JBS: Well, my view — and I think the president’s view — is that this is going to be a tough number of years and we’re going to have to defend American interests. China will wail, the China lobby and those companies and interest groups that have always been influenced by China, who have investments there and so forth, they’ll push back about it. China will target and try to hurt certain American industries to protect their advantages. But, the president has already stood up to them. He slapped tariffs on them. He’s forced them to buy more soybeans and improved agriculture sales with China, and he did it by putting big tariffs on them, that’s how he did it. The leverage we have, and the president I have talked about this personally during the campaign more than once, China needs the American market. That’s where they’re making their profits. That’s where they’re making their money. They’re closing our factories and making the products in China, they’re selling them to us for a profit, and they’re using those profits to surge their military, among other things. So, we allow China almost unfettered access, free market access, to the United States market, but they don’t allow us access to the Chinese market? They require us to sometimes have a Chinese company have a majority stake. They require sometimes to reveal technologies. Take Mercedes. It was reported in the Wall Street Journal recently that to sell their vehicles in China, they were forced to buy batteries in China when Mercedes has its own battery plants. It was a very sore subject, but they were forced to use the Chinese company for batteries.

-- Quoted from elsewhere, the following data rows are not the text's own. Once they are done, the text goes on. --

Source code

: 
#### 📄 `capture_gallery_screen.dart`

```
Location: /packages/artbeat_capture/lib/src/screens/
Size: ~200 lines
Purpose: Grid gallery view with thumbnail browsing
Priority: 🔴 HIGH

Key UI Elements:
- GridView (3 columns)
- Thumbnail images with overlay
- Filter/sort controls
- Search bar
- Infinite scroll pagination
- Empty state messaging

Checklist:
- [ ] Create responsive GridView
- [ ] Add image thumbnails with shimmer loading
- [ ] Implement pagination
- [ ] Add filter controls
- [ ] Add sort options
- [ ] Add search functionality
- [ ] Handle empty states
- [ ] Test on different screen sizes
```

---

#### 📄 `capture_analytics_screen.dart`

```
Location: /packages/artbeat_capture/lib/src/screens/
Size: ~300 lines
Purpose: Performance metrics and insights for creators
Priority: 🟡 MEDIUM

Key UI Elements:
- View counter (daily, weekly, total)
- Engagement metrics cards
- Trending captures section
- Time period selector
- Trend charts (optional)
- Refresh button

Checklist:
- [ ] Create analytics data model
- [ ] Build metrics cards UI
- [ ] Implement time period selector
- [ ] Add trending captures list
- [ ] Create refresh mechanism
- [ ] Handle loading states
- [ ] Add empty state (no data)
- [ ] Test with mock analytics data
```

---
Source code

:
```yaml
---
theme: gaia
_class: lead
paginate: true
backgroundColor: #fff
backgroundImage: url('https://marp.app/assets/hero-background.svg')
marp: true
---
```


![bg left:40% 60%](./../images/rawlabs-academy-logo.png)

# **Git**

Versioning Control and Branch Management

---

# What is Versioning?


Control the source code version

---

TCS: Last question while I still have you — does it take a pandemic and a national crisis to get voters thinking and talking about foreign policy on the campaign trail?

JBS: Well, that’s what I guess I meant when I said this is our “Sputnik moment.” This is a moment of clarity.  In a democracy, sometimes big events do allow us to see things more clearly. That’s why I believe we have a rare opportunity to actually follow through and reset our entire relationship with China. China is not acting as a responsible world citizen. They are acting like a Communist Party state, which they are. They pretend to believe in free markets, but they have no belief in free markets. Their goal is to strengthen the regime. All their plans are focused in that regard. They have a long term plan to achieve dominance and they are executing it. We’ve been asleep and it’s time for us to defend ourselves. I mean, it’s important in the future that we have a good relationship with China, but we will not have a good relationship with them if we enable them to continue to take advantage of us. They’re playing in the big leagues now. They are a big-time country, a big-time, high-tech manufacturing country. They don’t need any more subsidies. We don’t need to tolerate cheating and unfairness and dishonesty and crime. We need to defend our interests as vigorously as we possibly can.